In the spring of 2014, the city council in Houston, Texas, passed an Equal Rights Ordinance (HERO) that banned discrimination in housing and employment based on, among other things, sexual orientation and gender identity. That did not sit well with anti-LGBT activists in the city, who set about collecting signatures in an effort to place the ordinance on the ballot in the next election so that voters could repeal it. 

When the signatures were submitted for verification, city officials declared that organizers had not gathered enough valid signatures and rejected the effort to place the ordinance on the ballot.
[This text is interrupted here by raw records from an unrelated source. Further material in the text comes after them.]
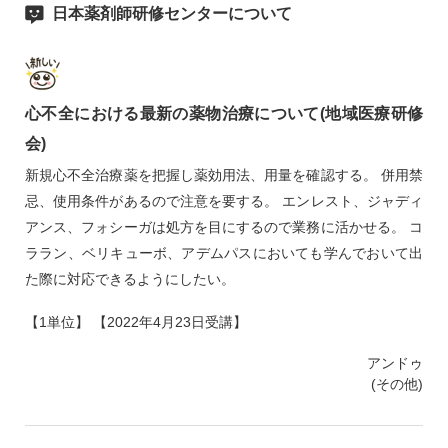
日本薬剤師研修センターについて
心不全における最新の薬物治療について(地域医療研修
会)
新規心不全治療薬を把握し薬効用法、用量を確認する。 併用禁
忌、使用条件があるので注意を要する。 エンレスト、ジャディ
アンス、フォシーガは処方を目にするので業務に活かせる。 コ
ララン、ベリキューボ、アデムパスにおいても学んでおいて出
た際に対応できるようにしたい。
【1単位】 【2022年4月23日受講】
アンドゥ
(その他)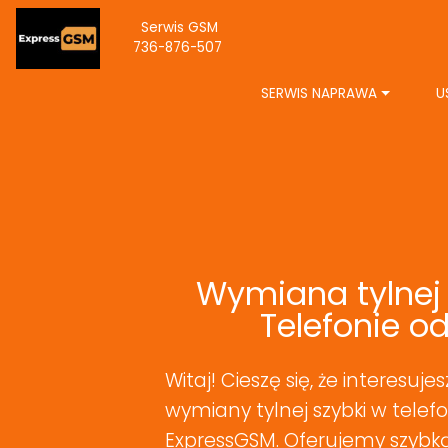
Serwis GSM
736-876-507
SERWIS NAPRAWA
U
Wymiana tylnej 
Telefonie od
Witaj! Cieszę się, że interesuje
wymiany tylnej szybki w telef
ExpressGSM. Oferujemy szybk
In response, organizers sued the city and, as part of the lawsuit, attorneys for Houston subpoenaed "all speeches, presentations, or sermons related to HERO, the Petition, Mayor Annise Parker, homosexuality, or gender identity prepared by, delivered by, revised by, or approved by you or in your possession" from a handful of pastors who had been deeply involved in the effort to repeal the ordinance.

That move led to widespread outraged, the subpoenas was withdrawn and, eventually, the nondiscrimination ordinance was placed on the ballot and repealed by the voters.
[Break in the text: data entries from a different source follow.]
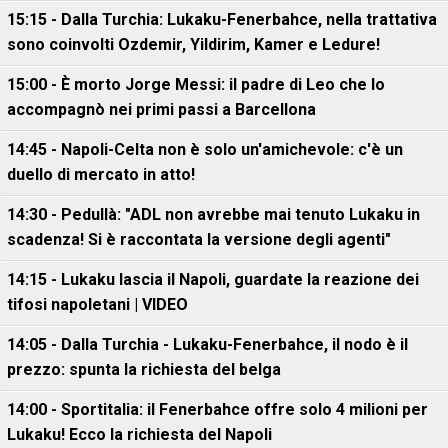
15:15 - Dalla Turchia: Lukaku-Fenerbahce, nella trattativa
sono coinvolti Ozdemir, Yildirim, Kamer e Ledure!
15:00 - È morto Jorge Messi: il padre di Leo che lo
accompagnò nei primi passi a Barcellona
14:45 - Napoli-Celta non è solo un'amichevole: c'è un
duello di mercato in atto!
14:30 - Pedullà: "ADL non avrebbe mai tenuto Lukaku in
scadenza! Si è raccontata la versione degli agenti"
14:15 - Lukaku lascia il Napoli, guardate la reazione dei
tifosi napoletani | VIDEO
14:05 - Dalla Turchia - Lukaku-Fenerbahce, il nodo è il
prezzo: spunta la richiesta del belga
14:00 - Sportitalia: il Fenerbahce offre solo 4 milioni per
Lukaku! Ecco la richiesta del Napoli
Those are the facts of what happened ... but that is not the story that Texas-based right-wing activist and pseudo-historian David Barton told last week when he spoke at Charis Bible College.
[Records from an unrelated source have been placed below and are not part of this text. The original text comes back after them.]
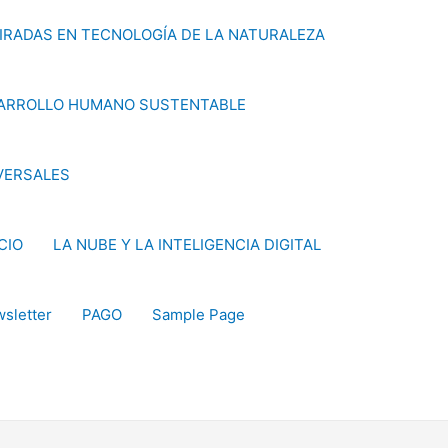
PIRADAS EN TECNOLOGÍA DE LA NATURALEZA
ARROLLO HUMANO SUSTENTABLE
VERSALES
ICIO
LA NUBE Y LA INTELIGENCIA DIGITAL
sletter
PAGO
Sample Page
In Barton's telling, Houston passed a nondiscrimination ordinance and then used it to persecute Christian pastors by demanding that they hand over all of their sermons, emails and social media posts so that government officials could scour them to see if anyone was criticizing homosexuality.

Nondiscrimination ordinances that protect sexual orientation and gender identity, Barton said, are unnecessary and designed solely to "attack biblical principles" and persecute Christians.

"When this ordinance was passed in Houston," Barton said, "Houston passed this ordinance and they said, 'Now pastors, we want to see your sermons. We have subpoenaed your sermons, we want to see if you're saying anything bad about homosexuality or homosexuals, because if you are, you're in trouble.' And so, with this NDO, it wasn't to protect the groups from discrimination, it was to go after Christians who were saying God has a moral standard of right and wrong and homosexuality is not right."

"We find the NDO being used to attack Christian pastors," Barton claimed. "They subpoenaed them and said, 'We want 16 forms of your communication, we want to see every text you've done, we want to see every email you've done, every Twitter, every Facebook, every social media of any kind; 16 different forms, we've subpoenaed them all.'"

Pastors are now "subject to civil action" in cities that have passed nondiscrimination ordinances, Barton falsely claimed:

This a perfect example of why Barton's claims about history cannot be trusted since, as we have noted before, if he cannot be relied upon to accurately recount recent events that anyone with access to Google can easily check and verify, why should anyone trust anything that he says about complex events from early American history?